▶ Directions
Write what comes next in the passage on FISHBIO's quality checks for salmon monitoring data, starting right after its last sentence.

The quality of the work we do is something we take pride in here at FISHBIO, whether we are brewing beer, tending our garden, teaching children, and especially when we are monitoring fish. This includes making sure we have collected the most accurate data while in the field, have entered numbers correctly into databases, and have run analyses without any errors. For this reason, we spend a lot of time performing quality assurance and quality control, or “QA/QC” with everything we do. Quality assurance can be a daunting task since it involves making sure we have correctly identified, measured, and recorded information for thousands of fish per year. The fall can be an especially hectic time of year, as adult salmon return to our rivers from the ocean to spawn, which keeps us busy in the field. This means that our QA/QC “to do” binder quickly starts filling up, which keeps us busy back at the office too. Here’s a peek behind the scenes at what it takes to accurately document and successfully study Chinook salmon populations in our local rivers.

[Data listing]

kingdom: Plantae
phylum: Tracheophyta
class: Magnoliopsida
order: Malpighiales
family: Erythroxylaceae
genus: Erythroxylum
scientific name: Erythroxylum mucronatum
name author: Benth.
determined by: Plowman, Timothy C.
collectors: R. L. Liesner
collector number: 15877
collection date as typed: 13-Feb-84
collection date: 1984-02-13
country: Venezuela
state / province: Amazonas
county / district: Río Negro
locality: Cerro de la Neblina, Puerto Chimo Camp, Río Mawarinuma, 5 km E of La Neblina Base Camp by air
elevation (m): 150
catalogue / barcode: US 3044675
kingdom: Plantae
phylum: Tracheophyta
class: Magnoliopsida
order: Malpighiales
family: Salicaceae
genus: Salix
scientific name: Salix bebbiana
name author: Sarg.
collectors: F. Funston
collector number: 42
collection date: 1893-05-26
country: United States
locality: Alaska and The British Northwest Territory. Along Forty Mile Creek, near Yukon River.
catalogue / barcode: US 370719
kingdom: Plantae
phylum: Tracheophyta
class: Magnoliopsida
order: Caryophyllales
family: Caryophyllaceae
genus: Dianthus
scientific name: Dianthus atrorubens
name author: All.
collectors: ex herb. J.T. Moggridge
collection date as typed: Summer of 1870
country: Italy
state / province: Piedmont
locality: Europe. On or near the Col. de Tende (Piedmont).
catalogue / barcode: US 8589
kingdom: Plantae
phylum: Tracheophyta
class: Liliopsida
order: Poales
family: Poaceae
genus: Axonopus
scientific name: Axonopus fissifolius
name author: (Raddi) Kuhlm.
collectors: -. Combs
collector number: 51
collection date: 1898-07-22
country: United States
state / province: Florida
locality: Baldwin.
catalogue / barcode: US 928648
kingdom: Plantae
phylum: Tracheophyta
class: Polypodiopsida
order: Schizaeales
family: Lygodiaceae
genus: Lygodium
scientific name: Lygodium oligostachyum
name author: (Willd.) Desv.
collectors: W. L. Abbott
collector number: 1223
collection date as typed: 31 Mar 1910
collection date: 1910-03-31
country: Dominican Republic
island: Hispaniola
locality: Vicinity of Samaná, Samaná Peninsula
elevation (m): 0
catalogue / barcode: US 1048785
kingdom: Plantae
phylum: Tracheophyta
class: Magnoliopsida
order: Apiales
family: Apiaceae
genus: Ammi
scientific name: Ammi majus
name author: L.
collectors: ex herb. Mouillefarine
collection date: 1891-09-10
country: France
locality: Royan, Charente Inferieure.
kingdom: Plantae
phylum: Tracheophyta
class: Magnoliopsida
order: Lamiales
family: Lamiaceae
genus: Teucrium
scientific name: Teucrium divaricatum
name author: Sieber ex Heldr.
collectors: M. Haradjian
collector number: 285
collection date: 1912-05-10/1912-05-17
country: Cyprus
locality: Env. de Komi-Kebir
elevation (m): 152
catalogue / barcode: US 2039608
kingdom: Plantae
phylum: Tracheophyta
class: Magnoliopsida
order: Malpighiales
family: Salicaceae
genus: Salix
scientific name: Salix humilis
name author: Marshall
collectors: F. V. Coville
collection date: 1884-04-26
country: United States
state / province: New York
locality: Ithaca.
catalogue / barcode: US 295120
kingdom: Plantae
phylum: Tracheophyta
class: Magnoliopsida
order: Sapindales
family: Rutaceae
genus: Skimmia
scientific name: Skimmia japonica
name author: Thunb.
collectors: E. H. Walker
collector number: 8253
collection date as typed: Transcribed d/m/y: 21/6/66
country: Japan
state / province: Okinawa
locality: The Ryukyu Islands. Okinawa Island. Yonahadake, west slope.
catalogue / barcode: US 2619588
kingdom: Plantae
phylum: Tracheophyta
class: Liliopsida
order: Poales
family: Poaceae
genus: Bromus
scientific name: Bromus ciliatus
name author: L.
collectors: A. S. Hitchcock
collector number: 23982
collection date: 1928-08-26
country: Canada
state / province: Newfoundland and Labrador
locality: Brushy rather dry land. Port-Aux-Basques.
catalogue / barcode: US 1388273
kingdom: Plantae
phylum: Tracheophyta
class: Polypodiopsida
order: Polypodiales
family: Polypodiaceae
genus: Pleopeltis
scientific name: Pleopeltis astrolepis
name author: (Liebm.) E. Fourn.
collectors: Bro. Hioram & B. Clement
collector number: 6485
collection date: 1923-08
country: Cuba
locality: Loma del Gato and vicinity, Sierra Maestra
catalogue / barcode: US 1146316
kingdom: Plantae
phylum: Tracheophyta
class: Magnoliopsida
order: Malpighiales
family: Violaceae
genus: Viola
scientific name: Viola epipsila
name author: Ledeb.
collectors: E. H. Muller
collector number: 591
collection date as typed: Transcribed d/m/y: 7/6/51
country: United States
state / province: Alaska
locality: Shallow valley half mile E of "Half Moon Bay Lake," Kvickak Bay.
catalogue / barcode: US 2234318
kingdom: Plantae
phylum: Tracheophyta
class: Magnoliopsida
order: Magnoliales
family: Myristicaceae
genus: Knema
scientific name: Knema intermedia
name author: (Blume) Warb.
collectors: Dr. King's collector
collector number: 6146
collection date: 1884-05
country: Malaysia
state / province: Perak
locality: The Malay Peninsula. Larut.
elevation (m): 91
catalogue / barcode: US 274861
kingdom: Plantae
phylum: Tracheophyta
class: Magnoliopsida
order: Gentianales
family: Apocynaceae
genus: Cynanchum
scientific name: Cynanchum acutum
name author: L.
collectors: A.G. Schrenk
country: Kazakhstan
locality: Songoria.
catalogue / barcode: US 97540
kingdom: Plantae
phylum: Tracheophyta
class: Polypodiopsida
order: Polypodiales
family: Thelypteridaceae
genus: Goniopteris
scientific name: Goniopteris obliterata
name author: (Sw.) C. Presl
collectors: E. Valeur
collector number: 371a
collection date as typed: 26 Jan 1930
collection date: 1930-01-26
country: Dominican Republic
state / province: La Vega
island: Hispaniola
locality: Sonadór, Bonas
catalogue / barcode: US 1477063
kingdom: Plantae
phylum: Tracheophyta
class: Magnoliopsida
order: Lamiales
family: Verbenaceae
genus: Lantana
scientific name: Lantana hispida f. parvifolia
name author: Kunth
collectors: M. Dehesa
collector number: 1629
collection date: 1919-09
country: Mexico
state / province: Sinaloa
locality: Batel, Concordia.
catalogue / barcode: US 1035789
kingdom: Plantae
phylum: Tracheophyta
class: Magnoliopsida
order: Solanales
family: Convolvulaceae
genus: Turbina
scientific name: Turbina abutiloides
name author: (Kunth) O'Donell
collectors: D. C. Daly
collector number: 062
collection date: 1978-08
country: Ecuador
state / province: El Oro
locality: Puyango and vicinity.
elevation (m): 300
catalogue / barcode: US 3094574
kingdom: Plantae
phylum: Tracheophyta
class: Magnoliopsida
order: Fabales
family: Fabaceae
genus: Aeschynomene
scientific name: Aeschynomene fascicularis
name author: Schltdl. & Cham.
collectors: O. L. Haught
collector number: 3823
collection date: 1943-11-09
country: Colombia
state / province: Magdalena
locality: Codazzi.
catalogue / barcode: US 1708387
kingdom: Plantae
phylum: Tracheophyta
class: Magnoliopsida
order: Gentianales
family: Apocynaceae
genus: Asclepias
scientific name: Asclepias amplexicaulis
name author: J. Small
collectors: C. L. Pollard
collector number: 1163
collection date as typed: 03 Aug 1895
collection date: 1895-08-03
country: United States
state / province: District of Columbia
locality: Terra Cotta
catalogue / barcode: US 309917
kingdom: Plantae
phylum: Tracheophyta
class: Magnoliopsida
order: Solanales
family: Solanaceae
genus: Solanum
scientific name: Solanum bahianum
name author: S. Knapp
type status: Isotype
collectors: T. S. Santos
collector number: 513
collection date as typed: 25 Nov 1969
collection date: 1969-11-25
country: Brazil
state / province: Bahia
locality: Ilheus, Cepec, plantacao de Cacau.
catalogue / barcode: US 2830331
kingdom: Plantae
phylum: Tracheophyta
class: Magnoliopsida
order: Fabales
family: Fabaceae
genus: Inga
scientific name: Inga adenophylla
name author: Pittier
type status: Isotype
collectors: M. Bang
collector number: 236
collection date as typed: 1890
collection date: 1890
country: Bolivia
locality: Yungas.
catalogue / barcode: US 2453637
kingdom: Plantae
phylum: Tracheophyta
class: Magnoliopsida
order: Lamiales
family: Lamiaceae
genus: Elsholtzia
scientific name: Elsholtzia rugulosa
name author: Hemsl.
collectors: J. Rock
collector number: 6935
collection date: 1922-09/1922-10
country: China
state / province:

▶ Exercise answer
In order to monitor migrating adult salmon, we install portable resistance board weirs across the rivers before spawning season starts. The weirs are equipped with a Vaki Riverwatcher system that records infrared and video images of each fish as they swim upstream through the weir opening. Each day, our field technicians download data from the Riverwatcher to a flash drive and bring it back to the office along with a data sheet containing information on environmental conditions at the river that day, such as water temperature, turbidity, conductivity, and flow. The Riverwatcher saves us a lot of time by automatically counting and recording each fish passage and estimating its length. However, our biologists still have to review 10-second videos of every fish passage event to identify the species of fish and determine the sex of each salmon. After identifying up to 500 individual fish per day, entering the environmental data into databases, and sending out reports to clients, our work is still not finished. A different biologist or technician has to repeat the whole process to double check and make sure that the data was entered correctly. This QA/QC process, along with competent data collection and analysis, ensures that our biologists can write valuable and accurate scientific publications that can guide decisions about managing water and fish populations.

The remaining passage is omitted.